A life of service

Patricia Bergeron enjoys her well-earned retirement after 47 years at the hospital.


Patricia Bergeron has just begun her well-deserved retirement, having started at the Martha’s Vineyard Hospital 47 years ago. She was born on the Island, left for Florida, and came back after school to be with her family. Bergeron got married, had children, and began at the hospital when she was hired to cover someone on a three-month maternity leave, having no idea she would remain for so long. She began as a certified nursing assistant, and then served as the unit coordinator in the emergency room for the past 20-plus years. Bergeron loved her job: “You’re always helping people, and that’s a great thing. It made me feel good.” The nursing director in the emergency room department, Michael Spiro, says, “Trish is a true Island gem! She was the glue that held the department together.”

Community is central to Bergeron — both when she speaks about the staff in the department and people on the Island. She makes clear what was important about her job, saying, “It’s all about community for me. The emergency room is a great team to work with, and a great place to work. It’s been very good to me.” Speaking about her retirement, she adds, “It’s very bittersweet. You’re leaving your family. I’ve been there for a long time. We’ve all been through many things together. We have all watched each other’s children grow up, watched people come, watched people die, we’ve watched people be born.”

Bergeron helped in many ways. The unit coordinator is the brain of the emergency department. They manage all the incoming and outgoing calls from patients and doctors, and connect to outside physicians. They do all the paging and the paperwork for medical evacuations. And she was always there for the families too when something happened, whether it was getting them off-Island, figuring out which family members to call, where to stay if they didn’t know the Vineyard, and helping emotionally in times of need. Spiro comments, “Trish has been there forever, so she knows everyone and is an absolute master at everything, and was absolutely critical to keeping the emergency room running.”

The job itself, of course, came with its own stress. Bergeron shares, “It’s stressful when it doesn’t go so well. It’s hard when there are accidents, different traumas, or people die. They are all your neighbors. They are your friends. Most of the time you know who they are, and everything about them; you know their families.” Of course, the early years of the pandemic brought an additional layer of intensity, but clearly, nothing slowed her or the team down. She recalls, “Obviously, it was very crazy. We learned something new about COVID every day. But we just did our jobs. We didn’t have a choice in the matter, and we did it.” Spiro says, “Trish was incredible at what she did. She held that department together over great times and awful times, and everything in between. It’s huge not having her there.”

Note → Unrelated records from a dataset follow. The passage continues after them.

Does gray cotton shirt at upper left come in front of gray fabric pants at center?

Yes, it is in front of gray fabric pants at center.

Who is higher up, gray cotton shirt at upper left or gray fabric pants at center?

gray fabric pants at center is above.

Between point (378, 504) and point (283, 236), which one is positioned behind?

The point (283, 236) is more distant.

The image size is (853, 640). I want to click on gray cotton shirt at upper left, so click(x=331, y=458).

Asked if anything surprised her, Bergeron laughs, “Of course. Many times, I was surprised. People are amazing in good ways … and bad. When you think you’ve seen it all, just wait until the next day.”

In her spare time, Bergeron has volunteered at the P.A. Club for as many years as she can remember, including serving as president. An avid cribbage player, she is co-director of the Martha’s Vineyard Cribbage Club, making sure that, as in the emergency room, everything is running smoothly.

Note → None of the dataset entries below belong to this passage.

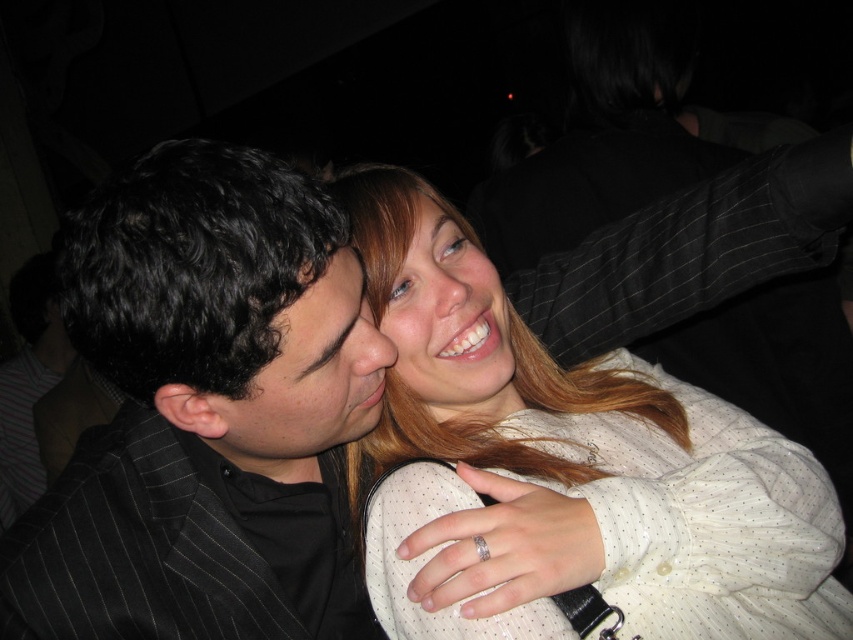
Is black pinstripe suit at left to the left of smooth cream blouse at center from the viewer's perspective?

Correct, you'll find black pinstripe suit at left to the left of smooth cream blouse at center.

Does point (310, 625) come farther from viewer compared to point (505, 400)?

No, (310, 625) is in front of (505, 400).

What do you see at coordinates (206, 412) in the screenshot? I see `black pinstripe suit at left` at bounding box center [206, 412].

Where is `black pinstripe suit at left`? black pinstripe suit at left is located at coordinates (206, 412).

Is black pinstripe suit at left positioned behind matte black face at center?

No.

Locate an element on the screen. The height and width of the screenshot is (640, 853). black pinstripe suit at left is located at coordinates (206, 412).

Does point (378, 372) lie in front of point (508, 333)?

That is True.

Who is lower down, matte black face at center or smooth cream blouse at center?

matte black face at center is lower down.

Is point (351, 353) behind point (456, 372)?

That is False.

Identify the location of matte black face at center. (309, 376).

Asked why she retired now, Bergeron explained, “Too many people wait too long, and then things go awry. I’ve worked too hard. I want to be able to enjoy it.” She adds, “What am I going to do? Hopefully, nothing. There’s so much I can do. I made myself promise I would not commit to anything for three months, just to see where my feet landed; to find out what I like and don’t like. My husband has an oyster farm, so I’ll probably be with him, scalloping, or traveling. I don’t know yet, and that’s kind of how I want to keep it right now.”